Collective thermoregulation in bee clusters

TL;DR

This paper presents a continuum model explaining how honeybee clusters thermoregulate through active porosity adjustments driven by behavioural pressure, accounting for observed asymmetries and temperature resilience.

Contribution

It introduces a novel active porous medium model focusing on behavioural pressure to explain thermoregulation in bee clusters, extending previous models.

Findings

Explains vertical asymmetry due to buoyancy-driven flows.

Shows cluster can overpack at low temperatures without breaking.
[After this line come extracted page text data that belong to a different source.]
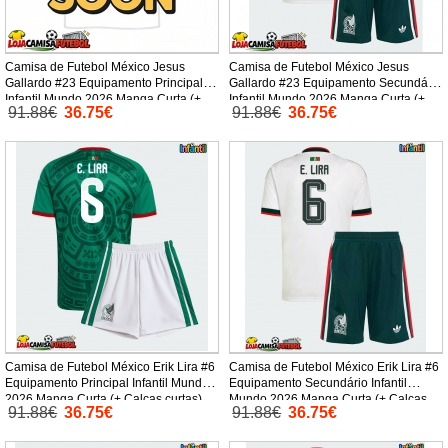
Camisa de Futebol México Jesus
Camisa de Futebol México Jesus
Gallardo #23 Equipamento Principal
Gallardo #23 Equipamento Secundário
Infantil Mundo 2026 Manga Curta (+
Infantil Mundo 2026 Manga Curta (+
91.88€
36.75€
91.88€
36.75€
Calças curtas)
Calças curtas)
Camisa de Futebol México Erik Lira #6
Camisa de Futebol México Erik Lira #6
Equipamento Principal Infantil Mundo
Equipamento Secundário Infantil
2026 Manga Curta (+ Calças curtas)
Mundo 2026 Manga Curta (+ Calças
91.88€
36.75€
91.88€
36.75€
curtas)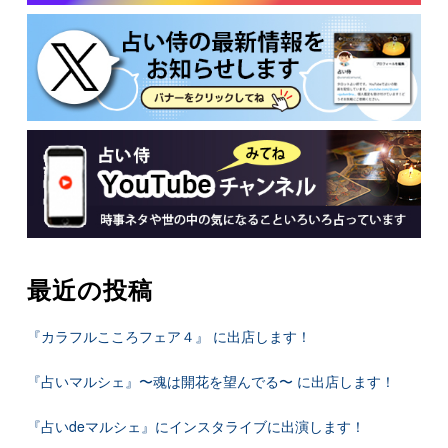
最近の投稿
『カラフルこころフェア４』 に出店します！
『占いマルシェ』〜魂は開花を望んでる〜 に出店します！
『占いdeマルシェ』にインスタライブに出演します！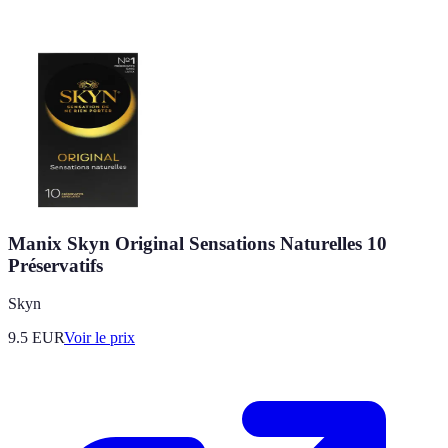
Manix Skyn Original Sensations Naturelles 10
Préservatifs
Skyn
9.5
EUR
Voir le prix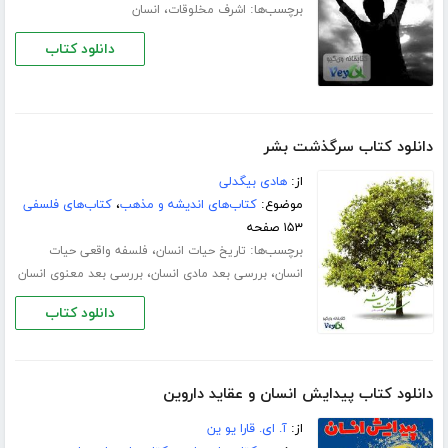
برچسب‌ها:
،
اشرف مخلوقات
انسان
دانلود کتاب
دانلود کتاب سرگذشت بشر
از:
هادی بیگدلی
موضوع:
کتاب‌های اندیشه و مذهب
،
کتاب‌های فلسفی
۱۵۳ صفحه
برچسب‌ها:
،
تاریخ حیات انسان
فلسفه واقعی حیات
،
،
انسان
بررسی بعد مادی انسان
بررسی بعد معنوی انسان
دانلود کتاب
دانلود کتاب پیدایش انسان و عقاید داروین
از:
آ. ای. قارا یو ین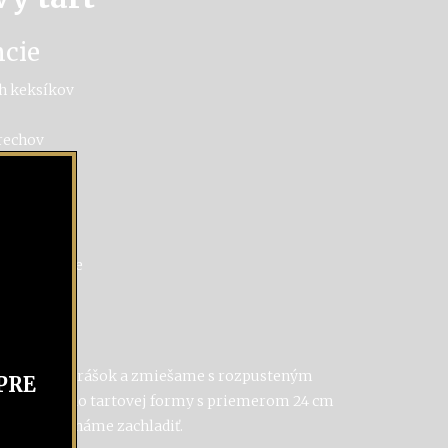
ncie
h keksíkov
rechov
or
ké KB
 na šľahanie
elieme na prášok a zmiešame s rozpusteným
PRE
atlačíme do tartovej formy s priemerom 24 cm
 dnom. Necháme zachladiť.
Predicts bee density responses to external temperature variations.

Abstract

Swarming is an essential part of honeybee behaviour, wherein thousands of bees cling onto each other to form a dense cluster that may be exposed to the environment for several days. This cluster has the ability to maintain its core temperature actively without a central controller, and raises the question of how this is achieved. We suggest that the swarm cluster is akin to an active porous structure whose functional requirement is to adjust to outside conditions by varying its porosity to control its core temperature. Using a continuum model that takes the form of a set of advection-diffusion equations for heat transfer in a mobile porous medium, we show that the equalization of an effective "behavioural pressure", which propagates information about the ambient temperature through variations in density, leads to effective thermoregulation. Our model extends and generalizes previous models by focusing the question of mechanism on the form and role of the behavioural pressure, and allows us to explain the vertical asymmetry of the cluster (as a consequence of buoyancy driven flows), the ability of the cluster to overpack at low ambient temperatures without breaking up at high ambient temperatures, and the relative insensitivity to large variations in the ambient temperature. Finally, our theory makes testable hypotheses for how the cluster bee density should respond to externally imposed temperature inhomogeneities, and suggests strategies for biomimetic thermoregulation.